JOB:
Edit the text read from every item below, replacing each occurrence of "Listados" with "Anuncios" and leaving all other wording unchanged. Omit the pictures from your answer.

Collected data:

Start of Block

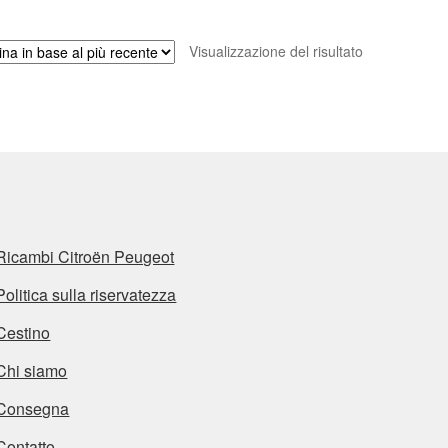
Visualizzazione del risultato
Ricambi Citroën Peugeot
Politica sulla riservatezza
Cestino
Chi siamo
Consegna
Contatto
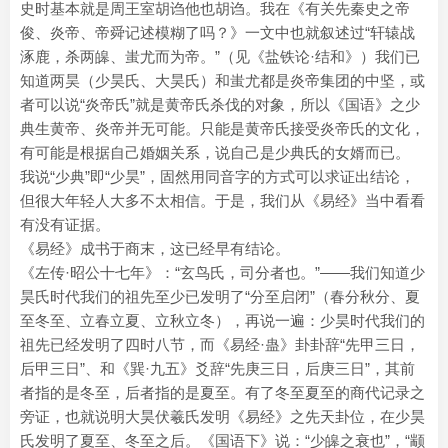
史时基本就是周王室胡诌他也胡诌。我在《有关先秦史之帝
俊、炎帝、帝舜记述模糊了吗？》一文中也就叙述过“轩辕战
涿鹿，杀两皞、蚩尤而为帝。”（见《盐铁论·结和》）我们已
知道两昊（少昊氏、大昊氏）和蚩尤都是炎帝集团的中坚，或
者可以说“炎帝氏”就是黄帝氏杀伐的对象，所以《国语》之少
典生黄帝、炎帝并无可能。只能是黄帝氏接受炎帝氏的文化，
有可能是根据自己婚姻关系，说自己是少典氏的女婿而已。
我说“少典”即“少昊”，固然用同音字的方式可以求证出结论，
但很大年轻人大多不太相信。于是，我们从《易经》当中看看
有没有证据。
《易经》成书于商末，这已经早有结论。
《左传·昭公十七年》：“玄鸟氏，司分者也。”——我们知道少
昊氏时代我们的祖先至少已发明了“分至启闭”（春分秋分、夏
至冬至、立春立夏、立秋立冬），再说一遍：少昊时代我们的
祖先已经发明了四时八节，而《易经·蛊》卦卦辞“先甲三日，
后甲三日”、和《巽·九五》爻辞“先庚三日，后庚三日”，其前
者指的是冬至，后者指的是夏至。有了冬至夏至的商代记录之
旁证，也就说明大昊伏羲氏发明《易经》之先天卦位，在少昊
氏发明了夏至、冬至之后。《国语下》说：“少皞之衰也”，“颛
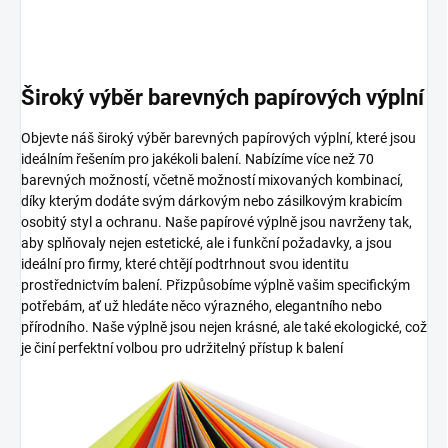
Široký výběr barevných papírových výplní
Objevte náš široký výběr barevných papírových výplní, které jsou
ideálním řešením pro jakékoli balení. Nabízíme více než 70
barevných možností, včetně možností mixovaných kombinací,
díky kterým dodáte svým dárkovým nebo zásilkovým krabicím
osobitý styl a ochranu. Naše papírové výplně jsou navrženy tak,
aby splňovaly nejen estetické, ale i funkční požadavky, a jsou
ideální pro firmy, které chtějí podtrhnout svou identitu
prostřednictvím balení. Přizpůsobíme výplně vašim specifickým
potřebám, ať už hledáte něco výrazného, elegantního nebo
přírodního. Naše výplně jsou nejen krásné, ale také ekologické, což
je činí perfektní volbou pro udržitelný přístup k balení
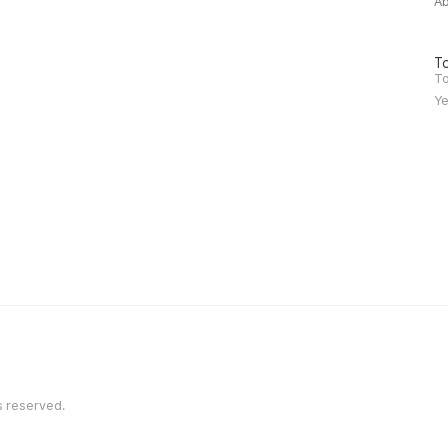
A
방
To
문
To
자
Ye
수
s reserved.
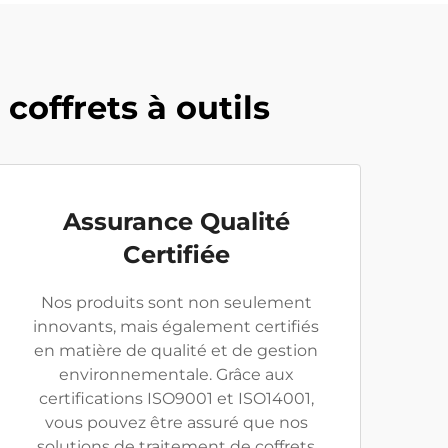
coffrets à outils
Assurance Qualité
Certifiée
Nos produits sont non seulement
innovants, mais également certifiés
en matière de qualité et de gestion
environnementale. Grâce aux
certifications ISO9001 et ISO14001,
vous pouvez être assuré que nos
solutions de traitement de coffrets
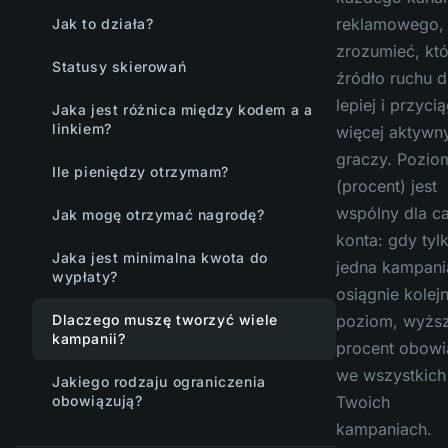
reklamowego,
Jak to działa?
zrozumieć, któ
Statusy skierowań
źródło ruchu d
lepiej i przyci
Jaka jest różnica między kodem a a
linkiem?
więcej aktywn
graczy. Pozio
Ile pieniędzy otrzymam?
(procent) jest
wspólny dla c
Jak mogę otrzymać nagrodę?
konta: gdy tyl
Jaka jest minimalna kwota do
jedna kampani
wypłaty?
osiągnie kolej
Dlaczego muszę tworzyć wiele
poziom, wyżs
kampanii?
procent obowi
we wszystkich
Jakiego rodzaju ograniczenia
obowiązują?
Twoich
kampaniach.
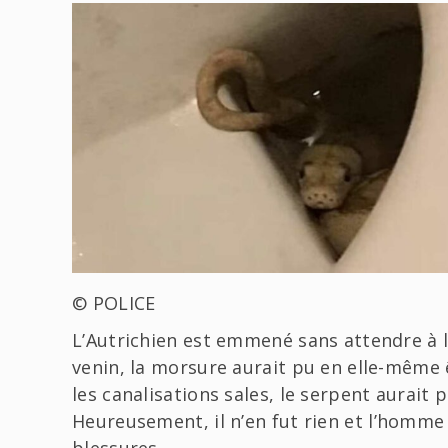
© POLICE
L’Autrichien est emmené sans attendre à l
venin, la morsure aurait pu en elle-même
les canalisations sales, le serpent aurait
Heureusement, il n’en fut rien et l’homme 
blessures.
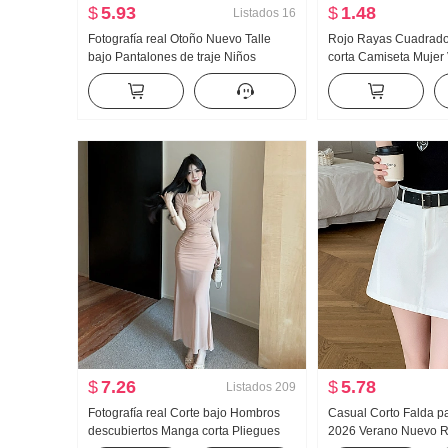
$
5.93
$
1.48
Listados
16
Fotografía real Otoño Nuevo Talle
Rojo Rayas Cuadrado
bajo Pantalones de traje Niños
corta Camiseta Mujer
Versión ligera Holgado Vertical
Contraste de color Hi
Colgante Sentido bf HOLGAZÁN
de punto Ajustado Ad
Casual Campana ligera Pantalones
Top
de pierna ancha
$
7.26
$
5.78
Listados
209
Fotografía real Corte bajo Hombros
Casual Corto Falda p
descubiertos Manga corta Pliegues
2026 Verano Nuevo R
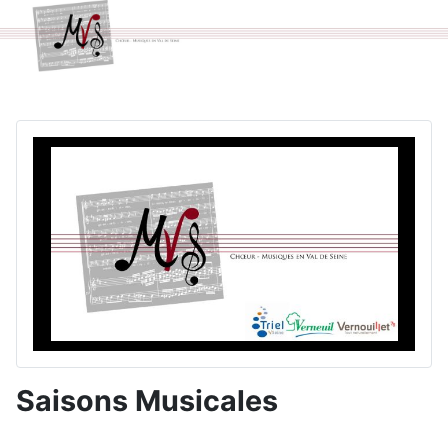
Saisons Musicales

End of Block

ANSWER FOR THE TASK:
Visualizzazione del risultato
Ricambi Citroën Peugeot
Politica sulla riservatezza
Cestino
Chi siamo
Consegna
Contatto
史时基本就是周王室胡诌他也胡诌。我在《有关先秦史之帝
俊、炎帝、帝舜记述模糊了吗？》一文中也就叙述过“轩辕战
涿鹿，杀两皞、蚩尤而为帝。”（见《盐铁论·结和》）我们已
知道两昊（少昊氏、大昊氏）和蚩尤都是炎帝集团的中坚，或
者可以说“炎帝氏”就是黄帝氏杀伐的对象，所以《国语》之少
典生黄帝、炎帝并无可能。只能是黄帝氏接受炎帝氏的文化，
有可能是根据自己婚姻关系，说自己是少典氏的女婿而已。
我说“少典”即“少昊”，固然用同音字的方式可以求证出结论，
但很大年轻人大多不太相信。于是，我们从《易经》当中看看
有没有证据。
《易经》成书于商末，这已经早有结论。
《左传·昭公十七年》：“玄鸟氏，司分者也。”——我们知道少
昊氏时代我们的祖先至少已发明了“分至启闭”（春分秋分、夏
至冬至、立春立夏、立秋立冬），再说一遍：少昊时代我们的
祖先已经发明了四时八节，而《易经·蛊》卦卦辞“先甲三日，
后甲三日”、和《巽·九五》爻辞“先庚三日，后庚三日”，其前
者指的是冬至，后者指的是夏至。有了冬至夏至的商代记录之
旁证，也就说明大昊伏羲氏发明《易经》之先天卦位，在少昊
氏发明了夏至、冬至之后。《国语下》说：“少皞之衰也”，“颛
Široký výběr barevných papírových výplní
Objevte náš široký výběr barevných papírových výplní, které jsou
ideálním řešením pro jakékoli balení. Nabízíme více než 70
barevných možností, včetně možností mixovaných kombinací,
díky kterým dodáte svým dárkovým nebo zásilkovým krabicím
osobitý styl a ochranu. Naše papírové výplně jsou navrženy tak,
aby splňovaly nejen estetické, ale i funkční požadavky, a jsou
ideální pro firmy, které chtějí podtrhnout svou identitu
prostřednictvím balení. Přizpůsobíme výplně vašim specifickým
potřebám, ať už hledáte něco výrazného, elegantního nebo
přírodního. Naše výplně jsou nejen krásné, ale také ekologické, což
je činí perfektní volbou pro udržitelný přístup k balení
A
방
To
문
To
자
Ye
수
s reserved.
coffrets à outils
Assurance Qualité
Certifiée
Nos produits sont non seulement
innovants, mais également certifiés
en matière de qualité et de gestion
environnementale. Grâce aux
certifications ISO9001 et ISO14001,
vous pouvez être assuré que nos
solutions de traitement de coffrets
reklamowego,
Jak to działa?
zrozumieć, któ
Statusy skierowań
źródło ruchu d
lepiej i przyci
Jaka jest różnica między kodem a a
linkiem?
więcej aktywn
graczy. Pozio
Ile pieniędzy otrzymam?
(procent) jest
wspólny dla c
Jak mogę otrzymać nagrodę?
konta: gdy tyl
Jaka jest minimalna kwota do
jedna kampani
wypłaty?
osiągnie kolej
Dlaczego muszę tworzyć wiele
poziom, wyżs
kampanii?
procent obowi
we wszystkich
Jakiego rodzaju ograniczenia
obowiązują?
Twoich
kampaniach.
© POLICE
L’Autrichien est emmené sans attendre à l
venin, la morsure aurait pu en elle-même
les canalisations sales, le serpent aurait
Heureusement, il n’en fut rien et l’homme 
blessures.
$
5.93
$
1.48
Anuncios
16
Fotografía real Otoño Nuevo Talle
Rojo Rayas Cuadrado
bajo Pantalones de traje Niños
corta Camiseta Mujer
Versión ligera Holgado Vertical
Contraste de color Hi
Colgante Sentido bf HOLGAZÁN
de punto Ajustado Ad
Casual Campana ligera Pantalones
Top
de pierna ancha
$
7.26
$
5.78
Anuncios
209
Fotografía real Corte bajo Hombros
Casual Corto Falda p
descubiertos Manga corta Pliegues
2026 Verano Nuevo R
Saisons Musicales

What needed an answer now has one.